**** EXCERTO FORNECIDO
Há pouco a televisão revelava as gravações das reuniões de Conselho do BES, a família ali toda representada, os Espírito Santo dos cinco ramos reunidos em torno de uma hecatombe que, qual tsunami, avançava na direcção deles, tudo derrubando à sua passagem. 


Ouvem-se vozes aflitas, sente-se o medo, um pavor gelado, um império a ruir sem que eles o pudessem conter. Está na hora de pôr o Moedas a trabalhar, diz um, e Ricardo Salgado liga-lhe e ouve-se a chamada. E a voz de Ricardo Salgado, o líder em quem os outros confiavam, sente-se quase trémula. Antes ele tinha contado de um processo que lhes estava a ser movido no Luxemburgo, diziam que podia ser o fim, ele dizia que eram más notícias, a voz mal escondia o medo. E, de novo, ele ao telefone, desta feita para Carlos Costa que nem sim, nem não, e sabemos agora que, sem o assumir, já estava a lavar as mãos. Na altura em que ali se reuniam sem saberem já como salvar o grupo e o seu bom nome, eram já, sem que o soubessem, um grupo de condenados.

E eu, enquanto os ouvia, senti vergonha. Vergonha por eles. Sinto a vergonha que devem sentir quando ouvem as suas conversas, o seu estertor, a ser difundido para o mundo inteiro, nas televisões. Que tenham gravado tudo para depois transcrever e melhor fazerem as actas ainda vá que não vá. Agora que alguém tenha pegado nisso e oferecido ou vendido às televisões e jornais parece-me abjecto. 

Penso com nojo no traidor que, tendo ali estado, vivendo por dentro aqueles momentos de pânico, foi a seguir vender ou oferecer esses momentos que deveriam ficar na intimidade de quem os viveu. Uma abjecção.

Que a TVI divulgue esse material acho menos grave já que reconheço que é matéria que, inegavelmente, tem interesse jornalístico. Mas há no acto de vender aquelas vozes uma indignidade, uma sujidade moral, que me incomoda.
********
**** LISTAGEM
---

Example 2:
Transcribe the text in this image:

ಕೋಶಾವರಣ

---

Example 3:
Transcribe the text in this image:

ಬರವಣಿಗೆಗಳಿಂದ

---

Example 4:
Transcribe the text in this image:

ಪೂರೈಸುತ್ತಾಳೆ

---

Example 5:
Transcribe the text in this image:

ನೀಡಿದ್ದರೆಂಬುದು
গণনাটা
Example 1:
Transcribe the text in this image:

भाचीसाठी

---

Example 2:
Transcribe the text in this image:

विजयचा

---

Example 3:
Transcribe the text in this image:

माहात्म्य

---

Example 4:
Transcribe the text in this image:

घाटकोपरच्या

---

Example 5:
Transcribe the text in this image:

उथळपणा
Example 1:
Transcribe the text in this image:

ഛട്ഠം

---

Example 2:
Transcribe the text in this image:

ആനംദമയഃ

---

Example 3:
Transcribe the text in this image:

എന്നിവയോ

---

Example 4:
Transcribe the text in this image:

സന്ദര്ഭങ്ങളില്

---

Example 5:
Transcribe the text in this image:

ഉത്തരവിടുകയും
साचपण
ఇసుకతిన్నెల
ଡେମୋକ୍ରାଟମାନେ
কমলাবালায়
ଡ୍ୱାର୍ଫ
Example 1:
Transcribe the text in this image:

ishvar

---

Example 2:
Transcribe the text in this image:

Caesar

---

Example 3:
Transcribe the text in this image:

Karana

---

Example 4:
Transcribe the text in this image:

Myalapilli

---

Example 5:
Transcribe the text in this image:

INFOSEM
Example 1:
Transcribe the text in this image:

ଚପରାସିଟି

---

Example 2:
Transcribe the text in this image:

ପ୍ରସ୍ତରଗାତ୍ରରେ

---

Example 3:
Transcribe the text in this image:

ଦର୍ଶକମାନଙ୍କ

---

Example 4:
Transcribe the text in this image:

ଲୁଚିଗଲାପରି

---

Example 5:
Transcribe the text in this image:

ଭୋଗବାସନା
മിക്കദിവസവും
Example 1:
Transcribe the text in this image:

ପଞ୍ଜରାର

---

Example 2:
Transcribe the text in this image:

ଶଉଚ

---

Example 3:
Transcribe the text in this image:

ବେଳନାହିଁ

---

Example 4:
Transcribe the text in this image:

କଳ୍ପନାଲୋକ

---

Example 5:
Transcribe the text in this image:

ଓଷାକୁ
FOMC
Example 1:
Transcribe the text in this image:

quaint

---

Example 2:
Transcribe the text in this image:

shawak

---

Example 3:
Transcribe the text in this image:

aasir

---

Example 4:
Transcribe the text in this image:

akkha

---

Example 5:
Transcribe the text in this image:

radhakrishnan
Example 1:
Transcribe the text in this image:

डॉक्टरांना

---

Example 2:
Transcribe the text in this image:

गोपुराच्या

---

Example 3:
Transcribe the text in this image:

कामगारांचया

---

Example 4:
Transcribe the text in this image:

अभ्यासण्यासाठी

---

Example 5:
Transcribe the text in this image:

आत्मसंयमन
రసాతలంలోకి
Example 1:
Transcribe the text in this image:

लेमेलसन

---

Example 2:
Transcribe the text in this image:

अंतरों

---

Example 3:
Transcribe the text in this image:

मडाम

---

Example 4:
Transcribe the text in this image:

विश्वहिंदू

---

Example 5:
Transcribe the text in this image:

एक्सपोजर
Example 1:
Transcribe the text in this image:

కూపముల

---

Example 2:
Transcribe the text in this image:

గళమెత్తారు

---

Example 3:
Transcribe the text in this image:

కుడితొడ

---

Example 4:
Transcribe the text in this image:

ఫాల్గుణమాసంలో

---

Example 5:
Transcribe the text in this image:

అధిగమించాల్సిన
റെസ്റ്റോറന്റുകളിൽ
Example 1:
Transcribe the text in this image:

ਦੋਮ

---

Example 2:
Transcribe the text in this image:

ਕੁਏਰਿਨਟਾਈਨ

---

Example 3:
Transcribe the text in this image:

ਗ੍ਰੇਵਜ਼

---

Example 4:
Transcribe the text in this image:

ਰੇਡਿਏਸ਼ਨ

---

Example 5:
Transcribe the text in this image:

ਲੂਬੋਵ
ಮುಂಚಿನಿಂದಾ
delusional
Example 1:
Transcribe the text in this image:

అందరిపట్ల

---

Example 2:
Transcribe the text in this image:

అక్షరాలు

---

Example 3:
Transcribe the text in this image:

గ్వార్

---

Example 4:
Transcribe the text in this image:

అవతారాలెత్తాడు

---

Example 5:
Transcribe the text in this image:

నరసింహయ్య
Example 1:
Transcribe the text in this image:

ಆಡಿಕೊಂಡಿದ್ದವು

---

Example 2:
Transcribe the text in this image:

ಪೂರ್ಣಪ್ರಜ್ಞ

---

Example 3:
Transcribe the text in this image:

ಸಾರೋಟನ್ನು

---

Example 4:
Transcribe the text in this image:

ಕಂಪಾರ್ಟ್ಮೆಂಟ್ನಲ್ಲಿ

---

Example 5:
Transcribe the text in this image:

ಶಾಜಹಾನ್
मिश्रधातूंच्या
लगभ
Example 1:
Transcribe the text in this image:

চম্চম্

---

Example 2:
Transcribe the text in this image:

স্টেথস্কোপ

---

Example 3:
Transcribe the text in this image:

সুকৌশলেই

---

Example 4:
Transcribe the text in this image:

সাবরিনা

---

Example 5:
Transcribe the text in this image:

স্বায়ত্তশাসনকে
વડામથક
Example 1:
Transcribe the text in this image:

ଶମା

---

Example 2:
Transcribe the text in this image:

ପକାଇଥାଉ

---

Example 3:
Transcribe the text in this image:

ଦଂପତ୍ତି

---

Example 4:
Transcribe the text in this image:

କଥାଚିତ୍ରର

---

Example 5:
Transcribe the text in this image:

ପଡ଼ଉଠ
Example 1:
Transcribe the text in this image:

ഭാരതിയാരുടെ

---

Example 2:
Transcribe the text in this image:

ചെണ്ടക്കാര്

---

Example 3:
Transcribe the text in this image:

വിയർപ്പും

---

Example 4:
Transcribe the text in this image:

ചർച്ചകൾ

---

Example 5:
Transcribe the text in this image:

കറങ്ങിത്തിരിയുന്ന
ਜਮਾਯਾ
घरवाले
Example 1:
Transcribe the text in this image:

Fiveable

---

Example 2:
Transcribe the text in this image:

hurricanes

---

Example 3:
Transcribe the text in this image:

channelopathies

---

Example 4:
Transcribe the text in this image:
********
• TAREFA PEDIDA:
Pode retomar o texto sobre as gravações das reuniões do Conselho do BES, continuando-o a partir da última frase?

• RESPOSTA À TAREFA:
Todos quantos têm passado pela Comissão Parlamentar e confessado que não sabiam nada do que se passava não devem estar a faltar muito à verdade. Muita da alta gestão é feita assim, na ignorância, confiando que alguém há-de saber o que está a fazer. Até ao dia em que alguém não sabe ou age de má fé. E ninguém dá por nada porque não estão lá para ver balancetes, balanços, extractos, análises de pormenor. Estão lá para fazer lobby, para mover influências, para patrocinar, para socializar - não para trabalhar. E depois a nobreza, a legítima e a presumida, tem destas coisas, parece que todos os bens lhes são devidos e que são inesgotáveis. Não sabem acautelar, vigiar, prevenir. 

Receberam com quase indiferença os milhões que os contribuintes iam pagando a mais (dos submarinos e sabe-se lá de que mais) como se fossem prebendas que lhes fossem devidas, o povo a pagar aos nobres. Mas tudo feito desmazeladamente, com excesso de confiança. E não é de espantar, sabem que a justiça está a mando de outros igualmente desmazelados. 

Uma sociedade em que as elites são assim, desmazeladas, incultas (e temos ouvido como mal sabem falar) de vez em quando derrapa para o charco, é natural.

São as elites que temos, nada a fazer.

Até que se assista a um rigor maior a nível político (e não se confunda rigor com prepotência, e não se confunda competência com palavras soltas coladas com cuspo, e não se confunda determinação com cegueira), empresas com as do GES, incluindo o BES, ou a PT ou outras que ainda por aí andam, correm o risco de a todo o momento poderem estourar. 

Um regime politicamente avançado que potencie a boa estratégia, a saudável gestão, que impeça habilidades fiscais, que premeie o fogo de vista, saberá impulsionar a qualidade a todos os níveis e vigiar as que assentam em fogo de palha.

Agora isto... Traições, denúncias, sabujices, gáudio pelo mal alheio, invejas, intrigas. Tudo isso só revela uma sociedade doente. E disso eu não quero falar.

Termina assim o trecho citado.